Stay informed with free updates
Simply sign up to the Foreign exchange myFT Digest — delivered directly to your inbox.
Taiwan’s currency has recorded its largest two-day jump in decades, as life insurers moved to hedge their exposed US portfolios and markets fretted that a trade deal with Donald Trump might include the exchange rate.
Extending its gains when trading opened on Monday, the New Taiwan dollar rose by another 2.5 per cent against the greenback, taking its two-day gain to 6.5 per cent. Its total rise since the start of April is almost 10 per cent.
The sudden currency movement in Taiwan shows how the impact of the US trade war is rippling through the global economy.

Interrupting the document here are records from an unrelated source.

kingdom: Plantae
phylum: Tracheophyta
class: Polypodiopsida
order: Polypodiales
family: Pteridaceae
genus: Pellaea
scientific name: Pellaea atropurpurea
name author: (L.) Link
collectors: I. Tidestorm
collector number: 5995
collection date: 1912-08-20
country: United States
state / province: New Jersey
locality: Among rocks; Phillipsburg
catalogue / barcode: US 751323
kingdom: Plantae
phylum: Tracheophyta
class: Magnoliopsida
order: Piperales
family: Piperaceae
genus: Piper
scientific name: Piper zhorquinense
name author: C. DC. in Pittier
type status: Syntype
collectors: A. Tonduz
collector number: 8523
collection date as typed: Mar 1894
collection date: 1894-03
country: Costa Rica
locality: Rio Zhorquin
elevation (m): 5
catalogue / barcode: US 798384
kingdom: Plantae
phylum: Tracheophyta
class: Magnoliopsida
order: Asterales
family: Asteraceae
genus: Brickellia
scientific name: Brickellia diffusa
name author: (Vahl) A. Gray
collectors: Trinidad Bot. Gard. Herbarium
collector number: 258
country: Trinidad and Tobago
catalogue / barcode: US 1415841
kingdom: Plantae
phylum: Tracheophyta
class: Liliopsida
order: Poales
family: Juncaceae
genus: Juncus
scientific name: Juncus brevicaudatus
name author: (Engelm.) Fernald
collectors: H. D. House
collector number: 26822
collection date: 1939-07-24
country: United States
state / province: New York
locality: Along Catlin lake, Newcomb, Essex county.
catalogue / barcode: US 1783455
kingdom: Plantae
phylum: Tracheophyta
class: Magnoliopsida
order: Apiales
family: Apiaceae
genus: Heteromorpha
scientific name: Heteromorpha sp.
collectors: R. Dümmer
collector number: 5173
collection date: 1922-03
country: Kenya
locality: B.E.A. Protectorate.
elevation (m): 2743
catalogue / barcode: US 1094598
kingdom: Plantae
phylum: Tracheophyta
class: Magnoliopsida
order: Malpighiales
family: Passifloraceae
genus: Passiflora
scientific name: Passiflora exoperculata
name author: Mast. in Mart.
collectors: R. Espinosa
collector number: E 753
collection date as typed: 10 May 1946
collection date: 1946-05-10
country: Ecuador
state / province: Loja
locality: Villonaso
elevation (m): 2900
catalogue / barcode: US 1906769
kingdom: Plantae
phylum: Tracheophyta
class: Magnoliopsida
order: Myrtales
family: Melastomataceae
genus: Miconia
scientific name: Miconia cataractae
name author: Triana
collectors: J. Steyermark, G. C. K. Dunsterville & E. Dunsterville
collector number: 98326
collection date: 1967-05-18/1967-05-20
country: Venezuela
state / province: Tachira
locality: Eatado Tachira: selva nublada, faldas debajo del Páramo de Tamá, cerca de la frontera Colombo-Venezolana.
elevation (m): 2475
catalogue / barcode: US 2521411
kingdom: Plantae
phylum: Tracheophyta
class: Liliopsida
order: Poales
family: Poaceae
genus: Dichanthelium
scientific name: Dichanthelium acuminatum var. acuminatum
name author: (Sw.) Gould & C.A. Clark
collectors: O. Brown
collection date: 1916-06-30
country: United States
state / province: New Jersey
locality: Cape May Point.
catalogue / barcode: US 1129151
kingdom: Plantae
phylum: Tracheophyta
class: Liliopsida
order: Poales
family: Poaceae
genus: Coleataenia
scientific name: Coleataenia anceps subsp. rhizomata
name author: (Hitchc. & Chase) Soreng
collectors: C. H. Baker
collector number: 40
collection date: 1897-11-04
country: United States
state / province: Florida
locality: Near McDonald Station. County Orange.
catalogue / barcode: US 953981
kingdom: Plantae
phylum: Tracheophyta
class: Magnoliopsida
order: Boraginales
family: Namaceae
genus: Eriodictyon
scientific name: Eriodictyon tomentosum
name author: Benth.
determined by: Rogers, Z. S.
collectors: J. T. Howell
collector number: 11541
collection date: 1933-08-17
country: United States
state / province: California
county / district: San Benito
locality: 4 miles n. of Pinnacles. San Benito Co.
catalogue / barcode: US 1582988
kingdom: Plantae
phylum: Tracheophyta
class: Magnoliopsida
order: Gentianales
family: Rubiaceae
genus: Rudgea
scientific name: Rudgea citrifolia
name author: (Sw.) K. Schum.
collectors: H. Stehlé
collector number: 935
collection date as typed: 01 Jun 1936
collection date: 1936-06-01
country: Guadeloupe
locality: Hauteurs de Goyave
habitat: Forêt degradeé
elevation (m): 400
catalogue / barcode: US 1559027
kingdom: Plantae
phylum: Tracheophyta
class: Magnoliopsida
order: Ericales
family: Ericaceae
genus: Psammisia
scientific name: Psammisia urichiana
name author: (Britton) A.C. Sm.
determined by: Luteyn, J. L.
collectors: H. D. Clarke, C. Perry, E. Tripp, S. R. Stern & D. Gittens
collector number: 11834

It could harm the competitiveness of the island’s export-oriented economy and expose Taiwanese life insurers to losses through their holdings of US assets.
“Local exporters are panicking, and local lifers are under-hedged, while equity-related outflows have ceased,” said Ju Wang, a strategist at BNP Paribas in Hong Kong.
“The central bank remains the only buyer but has not been aggressively supporting the market, fuelling speculation that currency valuation is part of the trade talks,” she said.
Taiwan has a huge pile of overseas assets amounting to $1.7tn, much of it in the form of US bonds — including Treasuries and corporate debt — held by its life insurers.
However, many of those insurers have not hedged their currency exposure, so they are exposed to losses when the US dollar falls. A rush to hedge those risks in a falling market might have exacerbated the currency’s move, said analysts.
The currency jump has been exacerbated by speculation that a possible trade deal with the US could include provisions to strengthen the Taiwanese currency and make it less competitive.
In a statement released on Friday, Taiwan’s central bank denied claims that the US Treasury department had requested an appreciation in its currency as part of a trade deal.
BNP’s Wang was sceptical. “While no economy would officially acknowledge that currency valuation is a point of negotiation, market expectations indicate otherwise. This is particularly notable given the Mar-a-Lago [accord]’s emphasis on an overvalued US dollar being a root cause of the US’s trade imbalances.”
Driven by its globally competitive semiconductor sector, Taiwan is the seventh-largest US trading partner. In 2024, it had a trade surplus of $74bn with the US.
Stock in TSMC, the world’s biggest contract semiconductor producer, fell 1.3 per cent on Monday. A weaker US dollar would hurt TSMC’s profits in local currency terms.